Bugzilla – Bug 1219376
texlive-latex: LaTeX extremely slow for many small files (fixed in upstream latex2e)
Last modified: 2024-02-06 14:25:16 UTC
LaTeX is extremely slow if many small files are processed – the problem seems to be that it keeps searching up files without caching them. I think the fix is the following (merged): https://github.com/latex3/latex2e/pull/1063 Please consider applying. For the news file, included in the commit: ---------------------------------------------- \section{Code improvements} \subsection{Performance in checking file existence} The additon of hooks, etc., to file operations had a side-effect in that multiple checks were made that the file existed. In larger documents using lots of files, these filesystem operations caused non-trivial performance impact. We now cache the existence of files, such that these repeated filesystem calls are avoided. ----------------------------------------------
From https://github.com/latex3/latex2e/pull/1063 *-----------------* READ ME FIRST: Please understand that in most cases we will not be able to merge a pull request because there are a lot of internal activities needed when updating the LaTeX2e sources. If you have a code suggestion please discuss it with the team first. *-----------------* Next is that dtx files requires some more work to get a patch for the source code ... I'll investigate that further
I really prefer a patch against tex/latex/base/latex.ltx ... otherwise we have to wait for TeXLive 2024
Created attachment 872340 [details] boo1219376.patch Please test this
Remember to run e.g. fmtutil --all as otherwise the patched latex.dtx and latexrelease.sty are not included
Thanks for the patch! BTW: It seems as if https://github.com/latex3/latex2e/pull/1082/files is needed as follow is needed (linked at the original pull request - as is the associated bug report). * * * Unfortunately, it did not help as much as hoped for – building the OpenMP specification still takes 16min - which give or take a few seconds - was the time I measure also without the patch.(*) Bummer! I tried it also with my local patch variant but it didn't help. [For comparison, with TeXLive 2022 (on Ubuntu 22), it takes 41.871s; I don't have openSUSE TeXLive < 2023 numbers.] Thus, either it does not help for this testcase or it requires some other change I have missed or it doesn't help at all? I wonder whether the patch still makes sense - or whether we should just wait for the next TeXLive release, hoping that the old version will recover the previous performance. - It looks as if TeXLive 2024 will arrive in two months. * * * (*) Also looking at the 'strace' output, the number of 'access', 'newfstatat', 'newfstatat' triples did not seem to be lower. (I count 7 to 11 of those triples per file before it is finally opened ("openat"). All with identical arguments, all with return value 0 and no other code in between. – It seems as if a single 'access' and a single 'newfstatat' should have been enough.)

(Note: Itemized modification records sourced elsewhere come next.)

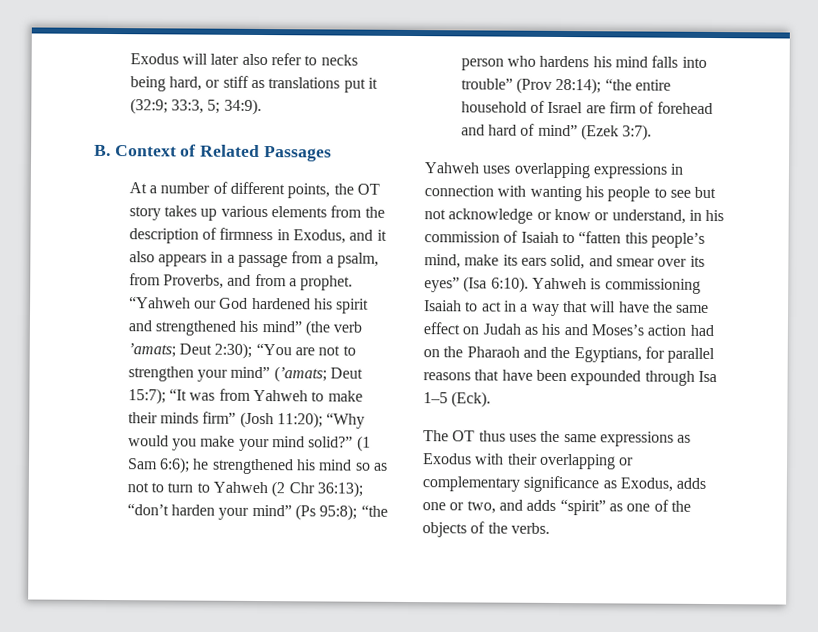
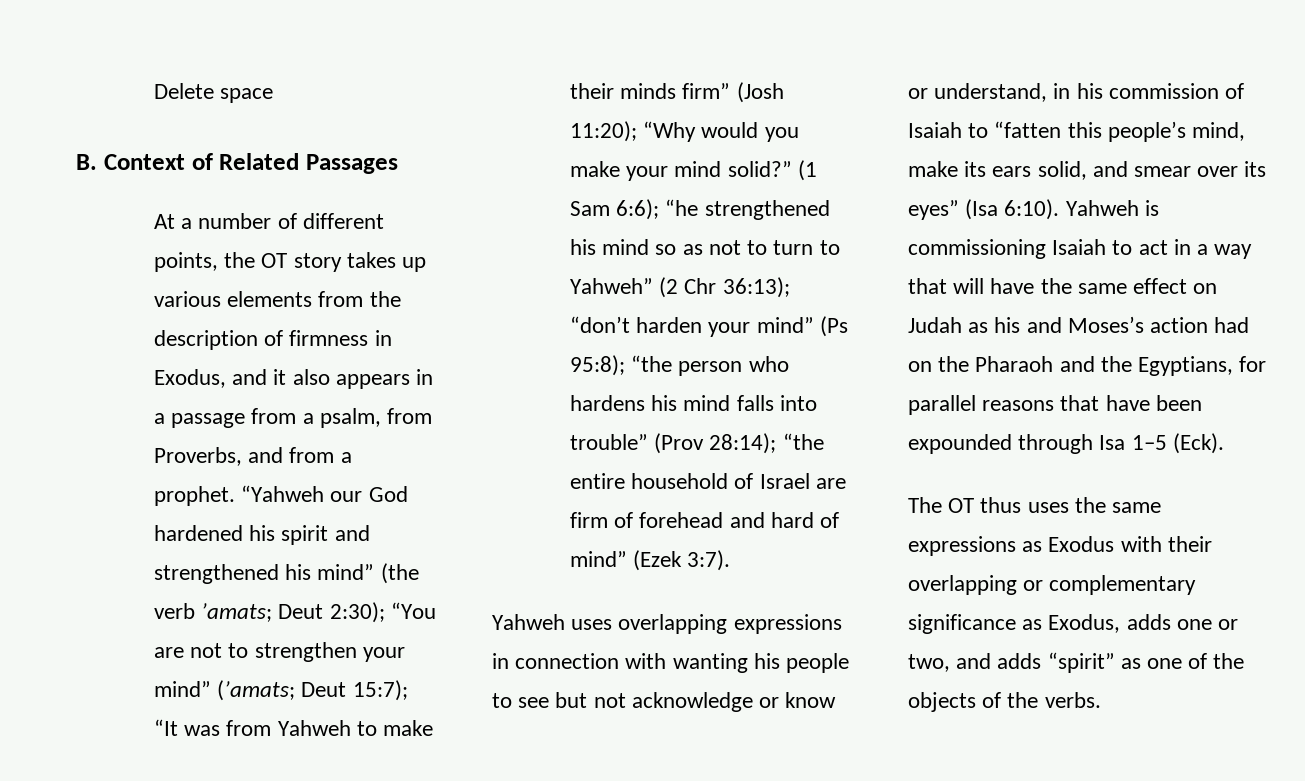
[129,53,358,66] [129,75,379,93] [129,98,262,116] Exodus will later also refer to necks being hard, or stiff as translations put it (32:9; 33:3, 5; 34:9). -> [154,83,274,103] Delete space
[192,458,210,470] he -> [665,199,699,216] “he
[213,481,269,494] Yahweh -> [570,278,654,294] Yahweh”

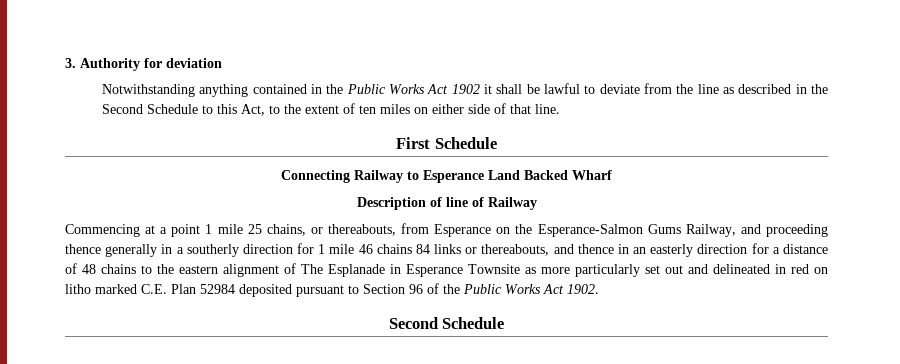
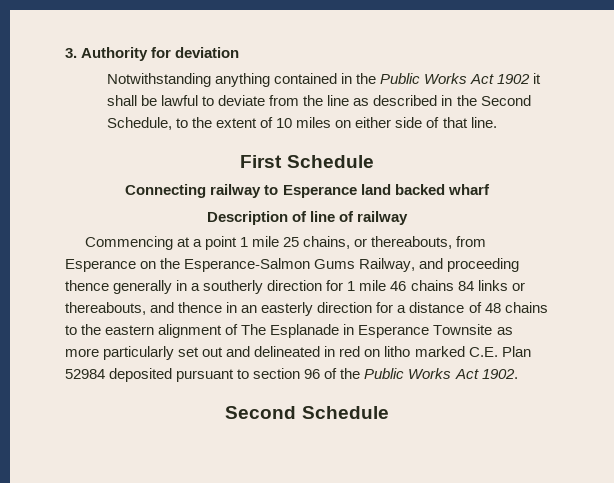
[147,104,266,116] Schedule to this Act, -> [106,117,172,130] Schedule,
[359,105,377,114] ten -> [276,118,293,128] 10
[354,170,403,183] Railway -> [210,184,262,198] railway
[488,170,612,180] Land Backed Wharf -> [360,184,490,195] land backed wharf
[487,197,537,210] Railway -> [357,211,409,225] railway
[363,284,405,294] Section -> [253,368,301,379] section

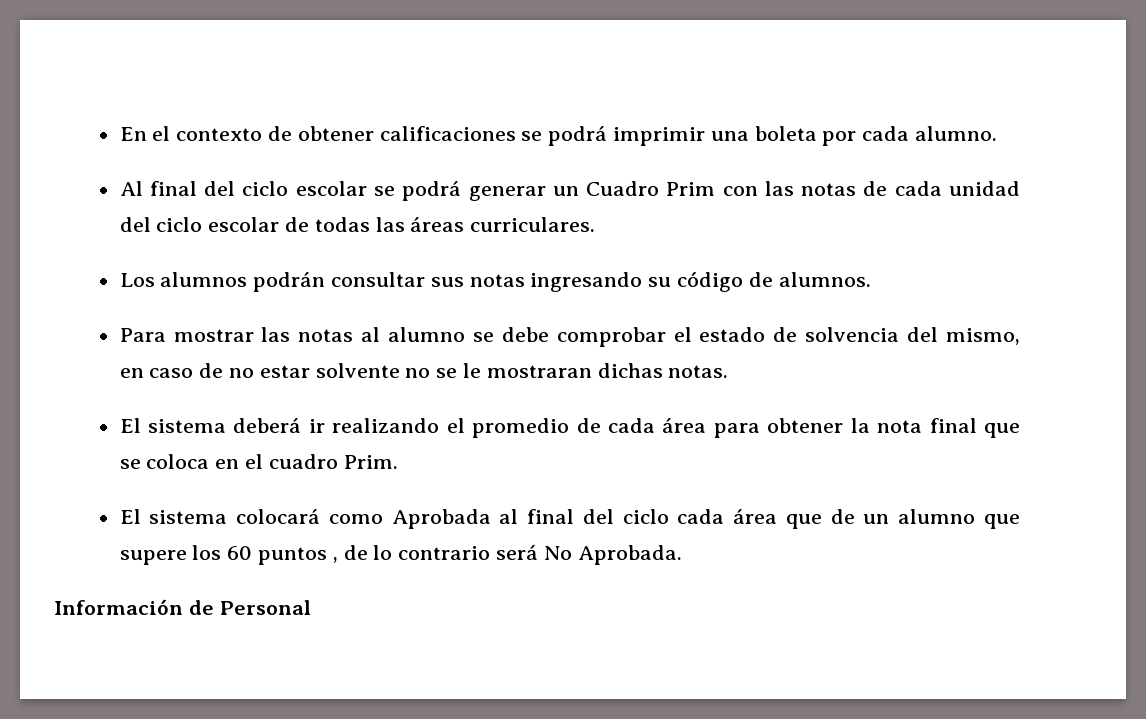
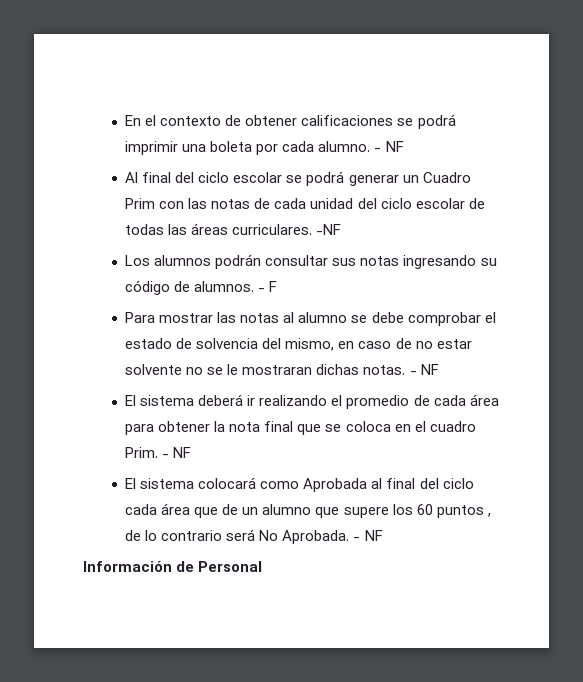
(998, 133) none -> [374,141,404,152] - NF
(596, 224) none -> [316,224,342,235] -NF
(871, 279) none -> [258,281,278,292] - F
(729, 371) none -> [409,364,439,375] - NF
(398, 462) none -> [162,447,192,458] - NF
(682, 555) none -> [353,530,383,541] - NF

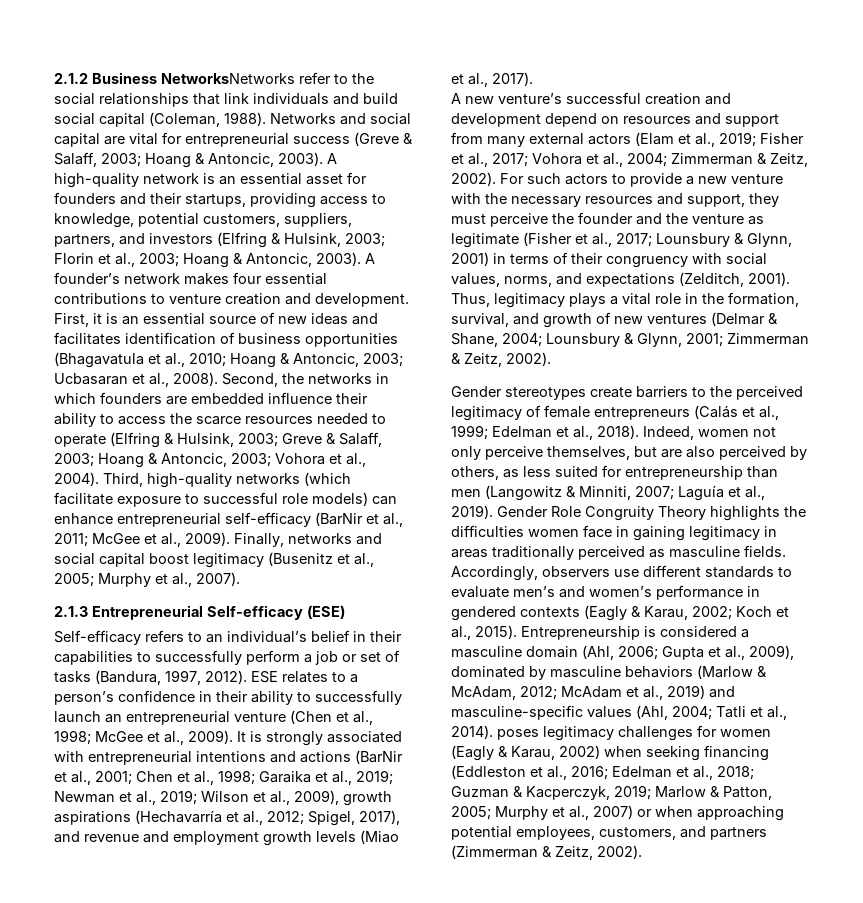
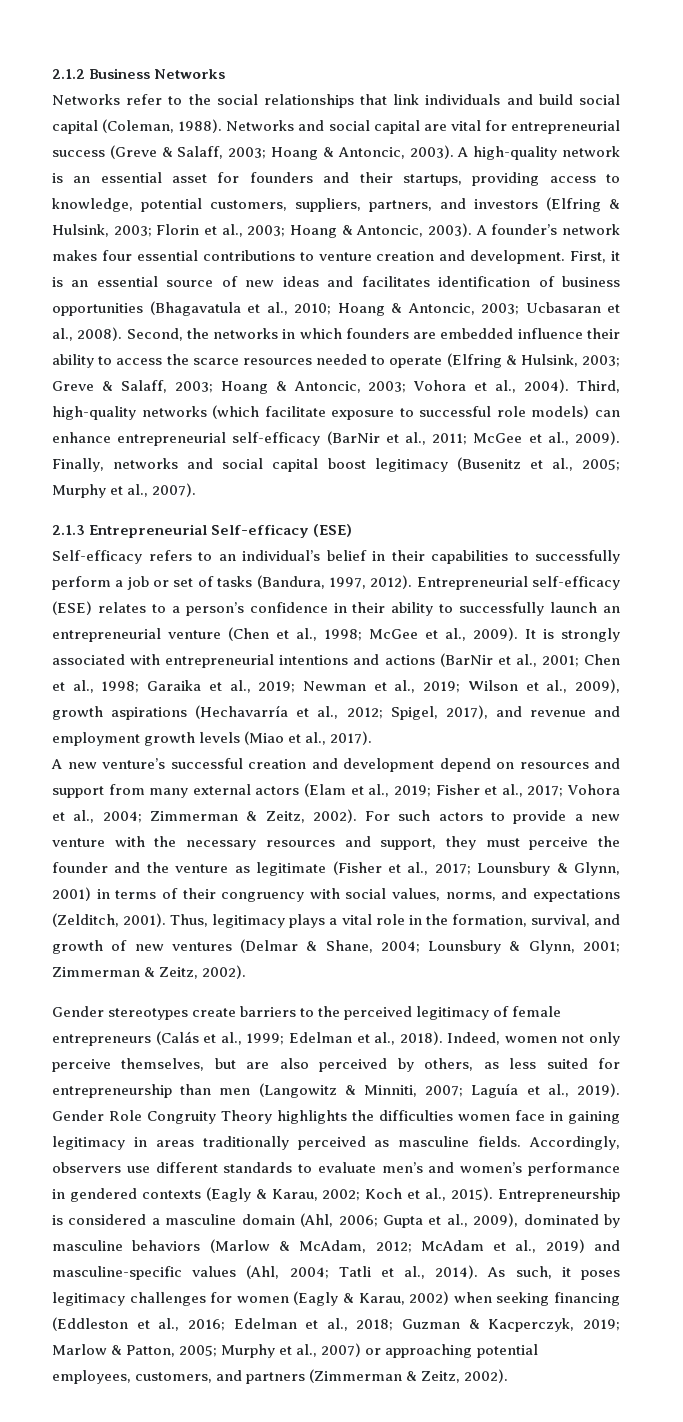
[161,73,295,84] NetworksNetworks -> [154,69,226,79] [52,94,120,105] Networks // Networks
[251,671,278,683] ESE -> [416,576,621,590] [52,601,92,615] Entrepreneurial self-efficacy (ESE)
(493, 732) none -> [487,1266,571,1279] As such, it
[655,806,693,817] when -> (382, 1351) none

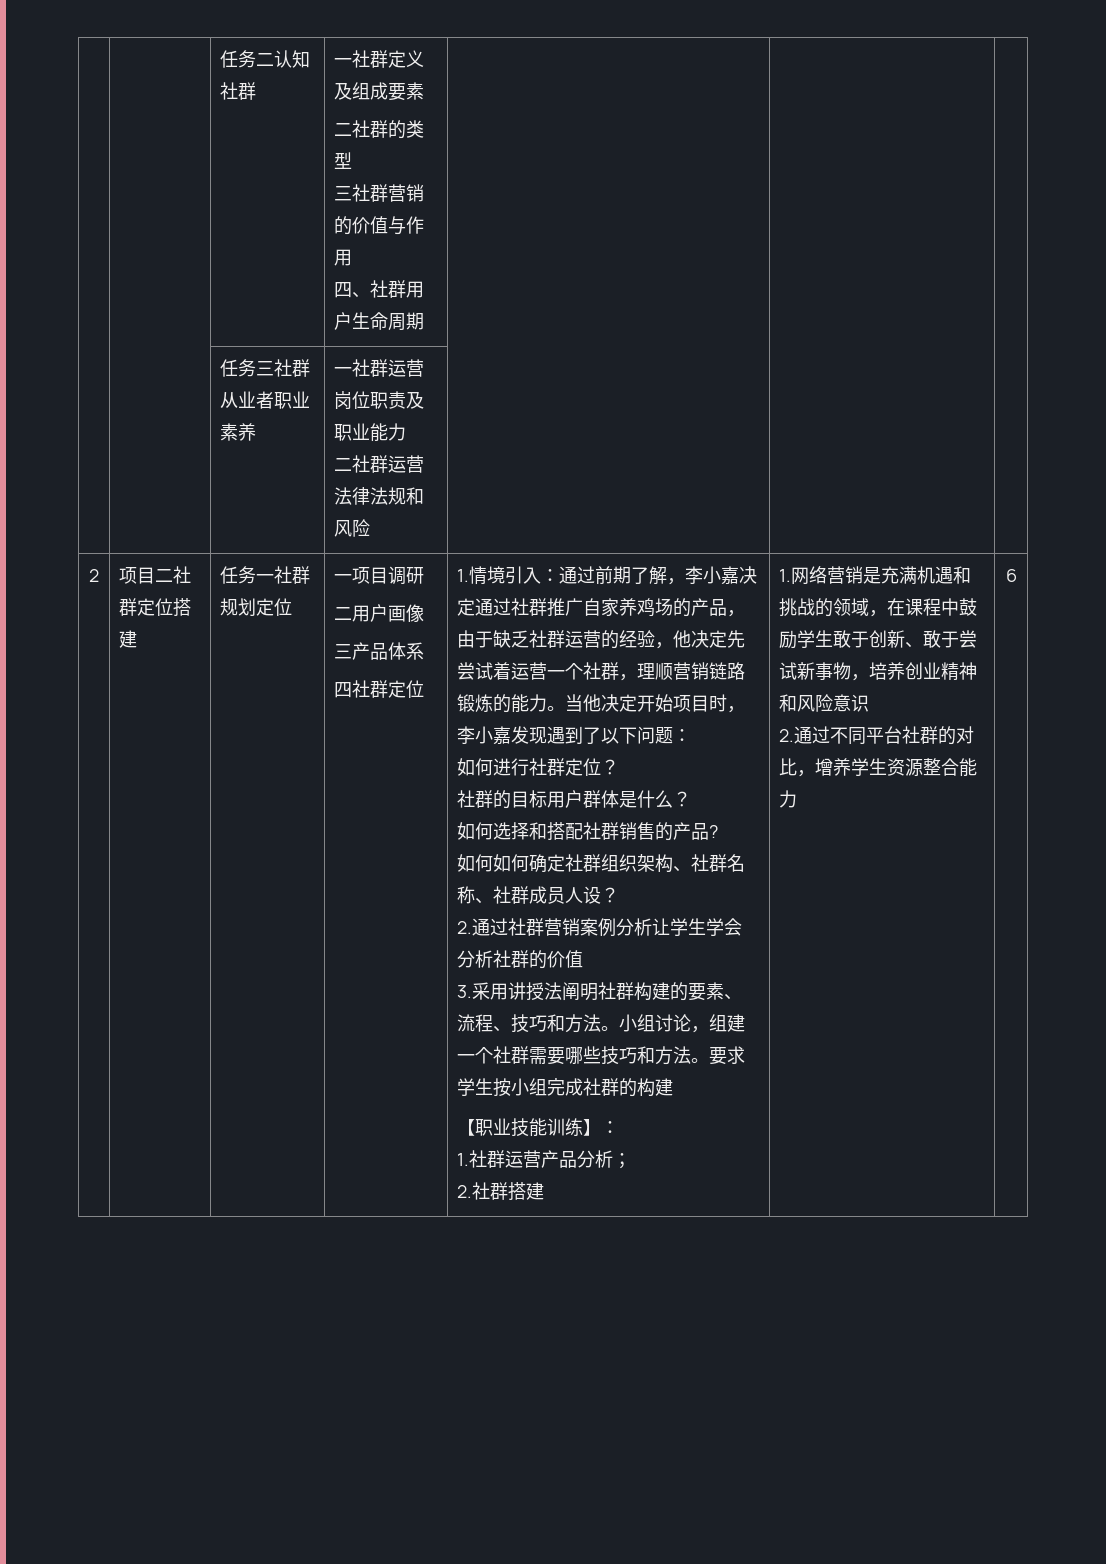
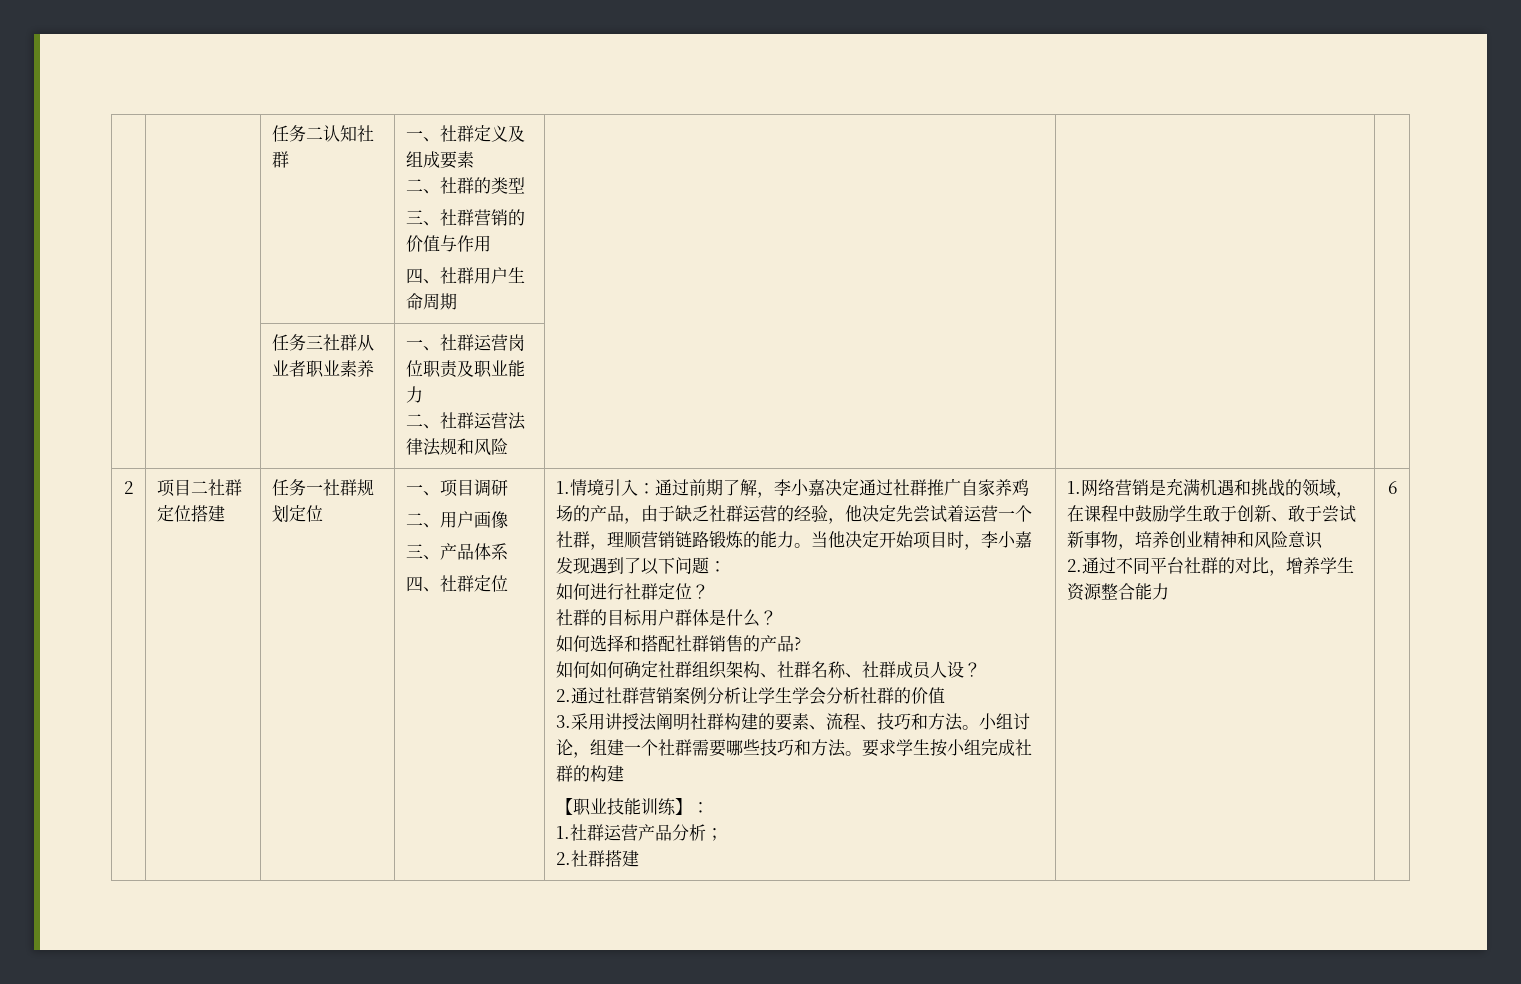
(353, 62) none -> [423,137,441,142] 、
(353, 129) none -> [423,189,441,194] 、
(353, 193) none -> [423,221,441,226] 、
(353, 371) none -> [423,346,441,351] 、
(353, 464) none -> [423,424,441,429] 、
(353, 578) none -> [423,491,441,496] 、
(353, 613) none -> [423,523,441,528] 、
(353, 651) none -> [423,555,441,560] 、
(353, 690) none -> [423,587,441,592] 、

Be aware that latex.ltx as well as latexrelease.sty *are* generated from ltfiles.dtx: grep ltfiles.dtx tex/latex/base/latex* tex/latex/base/latex.ltx:%% ltfiles.dtx (with options: `2ekernel') tex/latex/base/latex.ltx:%%% From File: ltfiles.dtx tex/latex/base/latexrelease.sty:%% ltfiles.dtx (with options: `latexrelease') tex/latex/base/latexrelease.sty:%%% From File: ltfiles.dtx
> Be aware that latex.ltx as well as latexrelease.sty *are* generated from > ltfiles.dtx: Yes – but that's the reason that both your attachment and my experiments did include it. And I also checked that /var/lib/texmf/web2c/*/*.fmt are all updated via fmtutil --all after those changes.
Then it looks like something is missed here ... maybe in the web and change of the web sources and/or web2c interface
Let's wait on TeXLive 2024